(Passage)

Since the assassination of President Jovenel Moise in 2021, gang violence has severely increased in Haiti. Currently, armed groups control about 60 percent of Port-au-Prince, where they have pillaged neighborhoods, raped adults and children, and kidnapped hundreds of people, including some U.S. missionaries.

“The worsening security situation on the ground has reached its peak. Armed gangs now roam the country unfettered,” Haitian Foreign Affairs Minister Victor Geneus said.

To counteract this situation, Haitian authorities have repeatedly sought help from the United Nations Security Council (UNSC), the U.S., and Canada, which has instead implemented sanctions.

“These measures target Haitian elite families that are so responsible not just for funding gangs, but for destabilizing the national politics and economy at the terrible cost for the people,” Canadian Prime Minister Justin Trudeau alleged, stressing that previous outside intervention has not created long-term stability for Haiti.

“We need to make the Haitian people themselves capable of building strong opportunities and strong democracy for them,” Trudeau said.

Haiti, however, does not count with the means to resolve the crisis, since the Police has only 9,000 active duty officers and the country’s population is about 11 million, Geneus said.

“Nothing is going to move unless the situation on the ground changes. Without more international security assistance, Haitian authorities will not resolve this crisis,” La Lime stated.

(End Passage)
(Data excerpt)

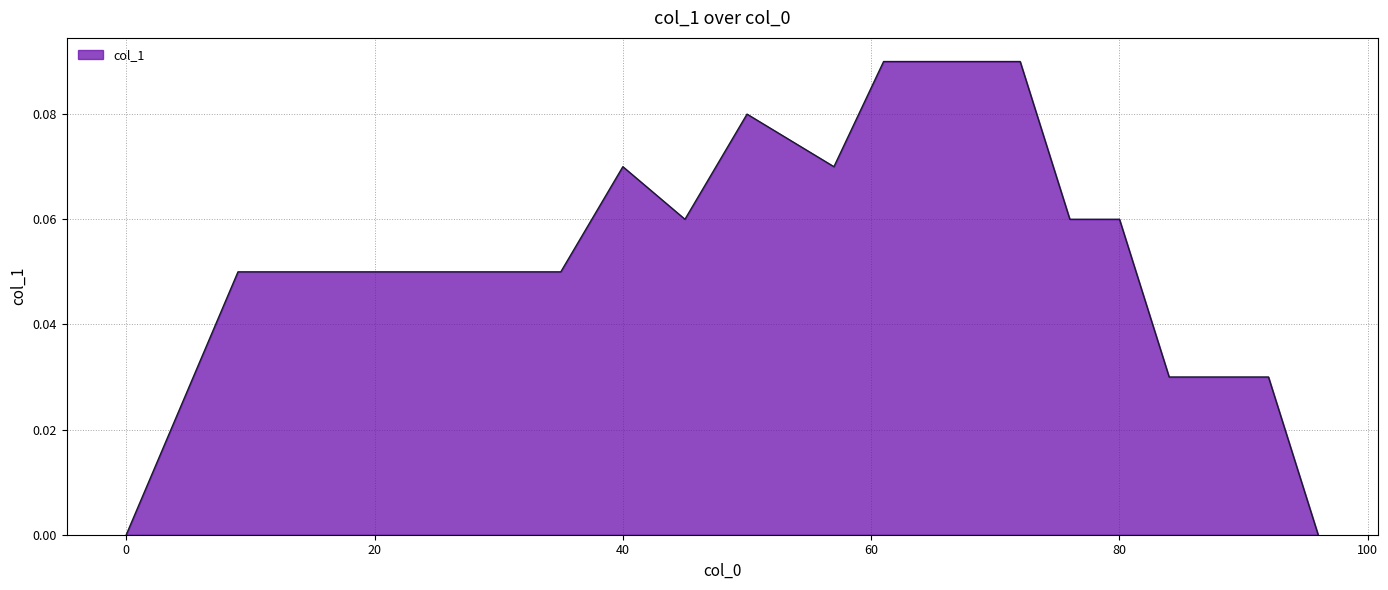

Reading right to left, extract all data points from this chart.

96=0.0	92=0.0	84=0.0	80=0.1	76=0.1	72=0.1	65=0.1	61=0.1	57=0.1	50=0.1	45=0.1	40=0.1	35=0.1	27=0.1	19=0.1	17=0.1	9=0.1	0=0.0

(End Data excerpt)

### Brief 1
Decide whether each statement agrees with the passage on gang violence in Haiti: (a) armed groups control about 60 percent of Port-au-Prince; (b) the Haitian Police has 11,000 active duty officers; (c) Trudeau said that earlier outside intervention brought Haiti long-term stability.
### Brief 2
Print the part of the passage on gang violence in Haiti starting at "Haiti, however, does" and ending at "million, Geneus said.".
The material that comes after the passage on gang violence in Haiti is separate from it.

### Answer area 1
(a) Yes: "armed groups control about 60 percent of Port-au-Prince"
(b) No: "the Police has only 9,000 active duty officers"
(c) No: "stressing that previous outside intervention has not created long-term stability for Haiti"

### Answer area 2
Haiti, however, does not count with the means to resolve the crisis, since the Police has only 9,000 active duty officers and the country’s population is about 11 million, Geneus said.